Tutti invitati ad Atene per leggere l’Olimpiade del sapere

Atleti, filosofi, medici, artigiani, geografi: i campioni delle discipline che crearono il mondo moderno. Da domani in edicola con <em>il Giornale</em>

Con Il mondo nuovo dei Greci, secondo volume della «Storia Einaudi dei Greci e dei Romani», da domani in edicola con il Giornale, il discorso sull’eredità ellenica entra nel vivo. Si procede per figure esemplari: l’atleta, il filosofo, il medico, l’intellettuale, l’artigiano-artista, l’utopista, il geografo, lo storico, operatori di quella visione originale del mondo che giustifica il titolo in copertina.

Il recente evento globale di Pechino rinnova l’energia suggestiva di Olimpia, anche se ben poco dell’antico «spirito» e dei riti originari permane nel riuso moderno. Perfino il simbolo più noto, la fiaccola, è un falso, ideato da Carl Diem per sacralizzare i giochi berlinesi del 1936 con l’accensione scenografica della fiamma a Olimpia e il viaggio al cuore della Germania hitleriana. Una corsa con le torce - una specie di staffetta a squadre, in onore del dio del fuoco, Prometeo - si disputava nella Grecia classica, ma per i vicoli da Atene al borgo del Pireo: nulla a che vedere con le cerimonie quadriennali che offrivano a Zeus Olimpico lo splendore della vittoria agonistica. È un esempio di come noi moderni ci riappropriamo del patrimonio greco: scegliendo come in un profondissimo pozzo dei sogni, contaminando, ricomponendo, rimodellando i frammenti, spesso attraverso il filtro delle civiltà successive, latina, medioevale, rinascimentale, moderna e post.

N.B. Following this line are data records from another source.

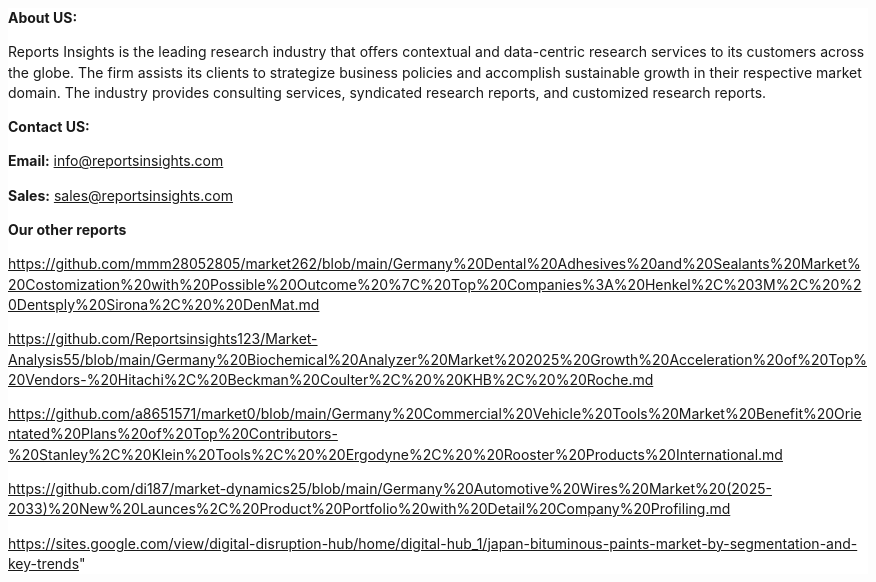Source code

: <strong><strong>About US</strong>:</strong>

Reports Insights is the leading research industry that offers contextual and data-centric research services to its customers across the globe. The firm assists its clients to strategize business policies and accomplish sustainable growth in their respective market domain. The industry provides consulting services, syndicated research reports, and customized research reports.

<strong>Contact US:</strong>

<p class=""""><b>Email:</b> <a href=mailto:info@reportsinsights.com>info@reportsinsights.com</a></p>
<p class=""""><b>Sales:</b> <a href=mailto:sales@reportsinsights.com>sales@reportsinsights.com</a></p>

<strong>Our other reports</strong>

<a href=https://github.com/mmm28052805/market262/blob/main/Germany%20Dental%20Adhesives%20and%20Sealants%20Market%20Costomization%20with%20Possible%20Outcome%20%7C%20Top%20Companies%3A%20Henkel%2C%203M%2C%20%20Dentsply%20Sirona%2C%20%20DenMat.md>https://github.com/mmm28052805/market262/blob/main/Germany%20Dental%20Adhesives%20and%20Sealants%20Market%20Costomization%20with%20Possible%20Outcome%20%7C%20Top%20Companies%3A%20Henkel%2C%203M%2C%20%20Dentsply%20Sirona%2C%20%20DenMat.md</a>

<a href=https://github.com/Reportsinsights123/Market-Analysis55/blob/main/Germany%20Biochemical%20Analyzer%20Market%202025%20Growth%20Acceleration%20of%20Top%20Vendors-%20Hitachi%2C%20Beckman%20Coulter%2C%20%20KHB%2C%20%20Roche.md>https://github.com/Reportsinsights123/Market-Analysis55/blob/main/Germany%20Biochemical%20Analyzer%20Market%202025%20Growth%20Acceleration%20of%20Top%20Vendors-%20Hitachi%2C%20Beckman%20Coulter%2C%20%20KHB%2C%20%20Roche.md</a>

<a href=https://github.com/a8651571/market0/blob/main/Germany%20Commercial%20Vehicle%20Tools%20Market%20Benefit%20Orientated%20Plans%20of%20Top%20Contributors-%20Stanley%2C%20Klein%20Tools%2C%20%20Ergodyne%2C%20%20Rooster%20Products%20International.md>https://github.com/a8651571/market0/blob/main/Germany%20Commercial%20Vehicle%20Tools%20Market%20Benefit%20Orientated%20Plans%20of%20Top%20Contributors-%20Stanley%2C%20Klein%20Tools%2C%20%20Ergodyne%2C%20%20Rooster%20Products%20International.md</a>

<a href=https://github.com/di187/market-dynamics25/blob/main/Germany%20Automotive%20Wires%20Market%20(2025-2033)%20New%20Launces%2C%20Product%20Portfolio%20with%20Detail%20Company%20Profiling.md>https://github.com/di187/market-dynamics25/blob/main/Germany%20Automotive%20Wires%20Market%20(2025-2033)%20New%20Launces%2C%20Product%20Portfolio%20with%20Detail%20Company%20Profiling.md</a>

<a href=https://sites.google.com/view/digital-disruption-hub/home/digital-hub_1/japan-bituminous-paints-market-by-segmentation-and-key-trends>https://sites.google.com/view/digital-disruption-hub/home/digital-hub_1/japan-bituminous-paints-market-by-segmentation-and-key-trends</a>"
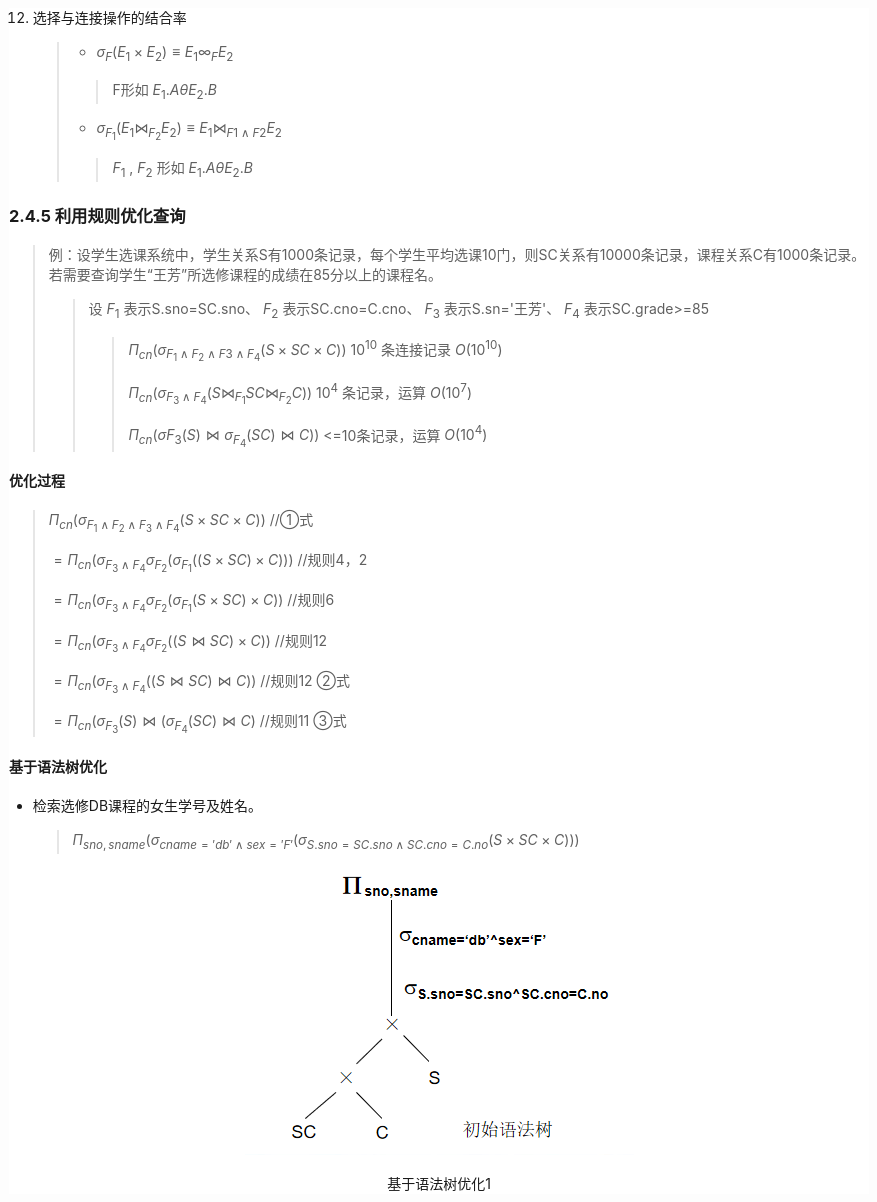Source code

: 12. 选择与连接操作的结合率
	> - $\sigma_{F}(E_1×E_2)≡E_1 \infty_F E_2$
    > > F形如 $E_1.A \theta E_2.B$
 	> - $\sigma_{F_1}(E_1 \bowtie_{F_2} E_2)≡E_1 \bowtie_{F1∧F2} E_2$
    > > $F_1$ , $F_2$ 形如 $E_1.A \theta E_2.B$
### 2.4.5 利用规则优化查询
> 例：设学生选课系统中，学生关系S有1000条记录，每个学生平均选课10门，则SC关系有10000条记录，课程关系C有1000条记录。若需要查询学生“王芳”所选修课程的成绩在85分以上的课程名。
> > 设 $F_1$ 表示S.sno=SC.sno、 $F_2$ 表示SC.cno=C.cno、 $F_3$ 表示S.sn='王芳'、 $F_4$ 表示SC.grade>=85
> > > $\Pi_{cn}(\sigma_{F_1∧F_2∧F3∧F_4}(S×SC×C))$    $10^{10}$ 条连接记录 $O(10^{10})$
> > >
> > > $\Pi_{cn}(\sigma_{F_3∧F_4}(S\bowtie_{F_1}SC\bowtie_{F_2}C))$    $10^4$ 条记录，运算 $O(10^7)$
> > >
> > > $\Pi_{cn}(\sigma{F_3}(S)\bowtie\sigma_{F_4}(SC)\bowtie C))$      <=10条记录，运算 $O(10^4)$
#### 优化过程
> $\Pi_{cn}(\sigma_{F_1∧F_2∧F_3∧F_4}(S×SC×C))$   //①式
>
> $= \Pi_{cn}(\sigma_{F_3∧F_4}\sigma_{F_2}(\sigma_{F_1}((S×SC)×C)))$  //规则4，2
>
> $= \Pi_{cn}(\sigma_{F_3∧F_4}\sigma_{F_2}(\sigma_{F_1}(S×SC)×C))$  //规则6
>
> $= \Pi_{cn}(\sigma_{F_3∧F_4}\sigma_{F_2}((S\bowtie SC)×C))$    //规则12
>
> $= \Pi_{cn}(\sigma_{F_3∧F_4}((S\bowtie SC)\bowtie C))$    //规则12  ②式
>
> $= \Pi_{cn}(\sigma_{F_3}(S)\bowtie (\sigma_{F_4}(SC)\bowtie C)$    //规则11  ③式

#### 基于语法树优化
- 检索选修DB课程的女生学号及姓名。
	> $\Pi_{sno,sname}(\sigma_{cname='db'∧sex='F'}(\sigma_{S.sno=SC.sno∧SC.cno=C.no}(S×SC×C)))$

<P align="center">
  <img src="./img/基于语法树优化1.png" alt="基于语法树优化1">
  <p align="center">
    <span>基于语法树优化1</span>
  </p>
</P>
<P align="center">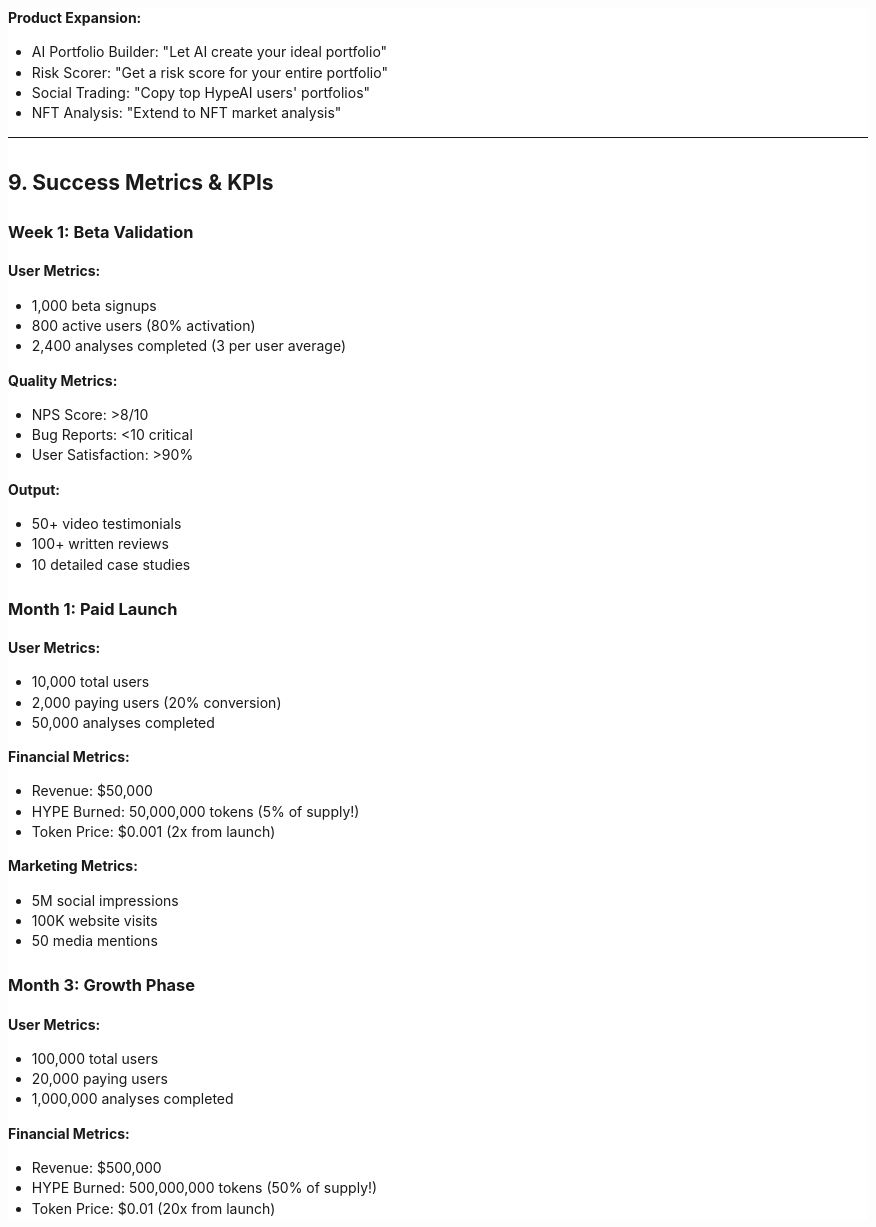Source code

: **Product Expansion:**
- AI Portfolio Builder: "Let AI create your ideal portfolio"
- Risk Scorer: "Get a risk score for your entire portfolio"
- Social Trading: "Copy top HypeAI users' portfolios"
- NFT Analysis: "Extend to NFT market analysis"

---

## 9. Success Metrics & KPIs

### Week 1: Beta Validation

**User Metrics:**
- 1,000 beta signups
- 800 active users (80% activation)
- 2,400 analyses completed (3 per user average)

**Quality Metrics:**
- NPS Score: >8/10
- Bug Reports: <10 critical
- User Satisfaction: >90%

**Output:**
- 50+ video testimonials
- 100+ written reviews
- 10 detailed case studies

### Month 1: Paid Launch

**User Metrics:**
- 10,000 total users
- 2,000 paying users (20% conversion)
- 50,000 analyses completed

**Financial Metrics:**
- Revenue: $50,000
- HYPE Burned: 50,000,000 tokens (5% of supply!)
- Token Price: $0.001 (2x from launch)

**Marketing Metrics:**
- 5M social impressions
- 100K website visits
- 50 media mentions

### Month 3: Growth Phase

**User Metrics:**
- 100,000 total users
- 20,000 paying users
- 1,000,000 analyses completed

**Financial Metrics:**
- Revenue: $500,000
- HYPE Burned: 500,000,000 tokens (50% of supply!)
- Token Price: $0.01 (20x from launch)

Pensiamo all’architettura e all’arte figurativa: il severo ordine dorico, inteso come dominio del razionale, del pedagogico, dell’essenzialità grandiosa e geometrica spirante dagli edifici dello stato e della burocrazia o del potere privato (banche, ma anche fabbriche, mattatoi, residenze signorili, cimiteri monumentali), ha consegnato colonne e trabeazioni a costruttori di stretta osservanza classicistica. Al contrario, c’è chi disloca le schegge elleniche in impasti visivi che devono sbalordire non per completezza e somiglianza, ma per allusione, assenza e rigetto, come nel Progetto Antigone a Montpellier (1979-83) di Ricardo Bofil, che incastona nei puri frontoni capitelli monchi, colonne mutilate, triglifi abnormi; nella galleria dello stravagante Caffè Bongo di Tokyo (1987) che il designer Nigel Coates orna con copie di nudi greci issati su piedistalli pretenziosi; nel dipinto Buon giorno, Signor Hockney (1981-83) in cui uno dei padri della pop art, Peter Blake, nobilita ironicamente la patinata atmosfera californiana con un remake dell’Afrodite accosciata, scolpita dall’ellenistico Doidalsas per il re della Bitinia, Nicomede, qui reinventata come una splendida girl policroma sui pattini a rotelle. Sono agrodolci dichiarazioni d’amore, un’ansia di distacco frustrata dall’adesione ombelicale, drammatica rivalsa da adolescenti che più s’impegnano allo strappo, più smascherano la propria dipendenza.
I greci furono grandi elaboratori di modelli. Con innumerevoli errori e omissioni, nessuno lo nega. Ma la propensione ad astrarre schemi dal fluire dell’esperienza li alzò in cattedra. Chi mai penserebbe che quando consulta un navigatore satellitare, sul display del telefonino o sul cruscotto dell’auto, dovrebbe mormorare un «grazie!» agli scienziati ellenici? La geografia fu un prodotto del loro genio. Anche se non possiamo accettare la generosa attribuzione di paternità, pur sostenuta a lungo, al patriarca Omero (futile cercare le tracce di Odisseo nei toponimi del Mediterraneo), ricordiamo che Eratostene, il primo a misurare il meridiano del pianeta con approssimazione impressionante, indicava il fondatore del geografèin, «disegnare la terra», in Anassimandro di Mileto, allievo di Talete, a sua volta pioniere della ricerca naturalistica e filosofica. Il suo trattato includeva una carta geografica, fonte battesimale di ogni futuro atlante. Tolomeo iscrisse i continenti noti nella griglia squadrata sulla quale ancor oggi gli scolari cercano fiumi e capitali.
Ma non è tutto qui. La geografia antropica, il logos, la grande avventura storica dei costumi, delle risorse economiche, delle istituzioni politiche, risale a Erodoto, a Polibio, a Strabone, cultori di un metodo che intrecciava alle misurazioni degli itinerari il discorso sugli uomini. L’uomo al fulcro del mondo greco. La prima grande lezione che il volume ci fa ripassare.